■ **Task objective**:
Repeat the records exactly. Leave out the pictures.

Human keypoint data
::::

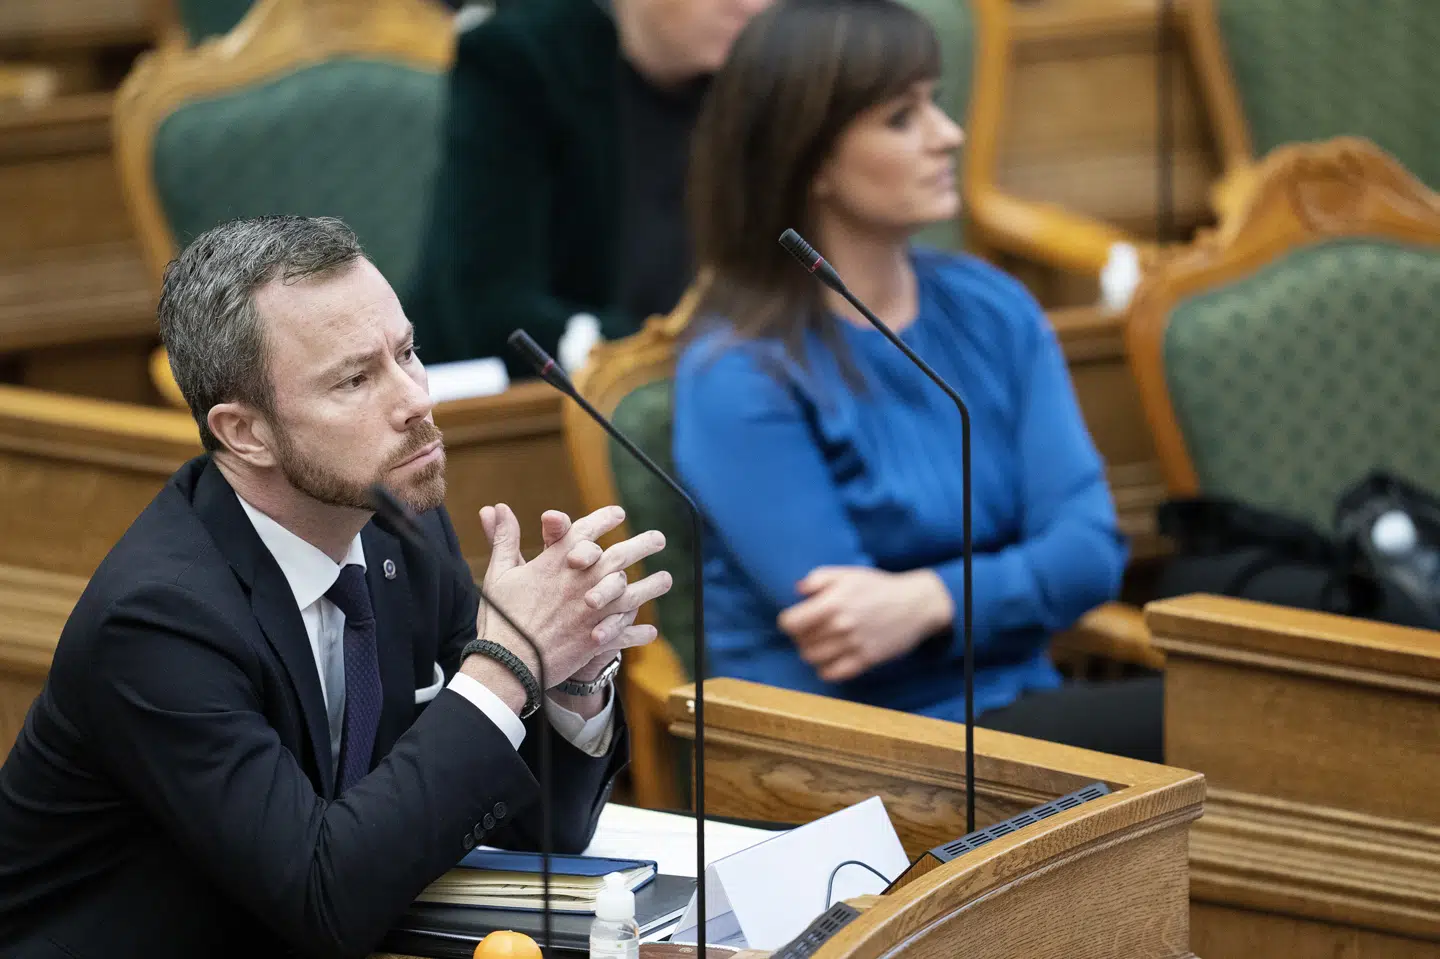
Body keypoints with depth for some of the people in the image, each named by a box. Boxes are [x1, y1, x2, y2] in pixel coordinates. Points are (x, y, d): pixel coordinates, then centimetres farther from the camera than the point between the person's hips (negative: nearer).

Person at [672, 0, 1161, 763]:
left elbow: (1089, 547, -1)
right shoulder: (739, 377, -8)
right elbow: (843, 641, -12)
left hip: (1018, 727, 6)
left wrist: (934, 599, -18)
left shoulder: (992, 311, 10)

::::

■ **Response area**:
Body keypoints with depth for some of the people in the image, each named by a box. Boxes are [x1, y1, x2, y2] in pixel coordinates. Points are (x, y, d): pixel coordinates, then centimetres farther from the camera than the point between the person's hips (negative: nearer).

Person at [672, 0, 1161, 763]:
left elbow: (1089, 547, -1)
right shoulder: (739, 377, -8)
right elbow: (843, 641, -12)
left hip: (1018, 727, 6)
left wrist: (934, 599, -18)
left shoulder: (992, 311, 10)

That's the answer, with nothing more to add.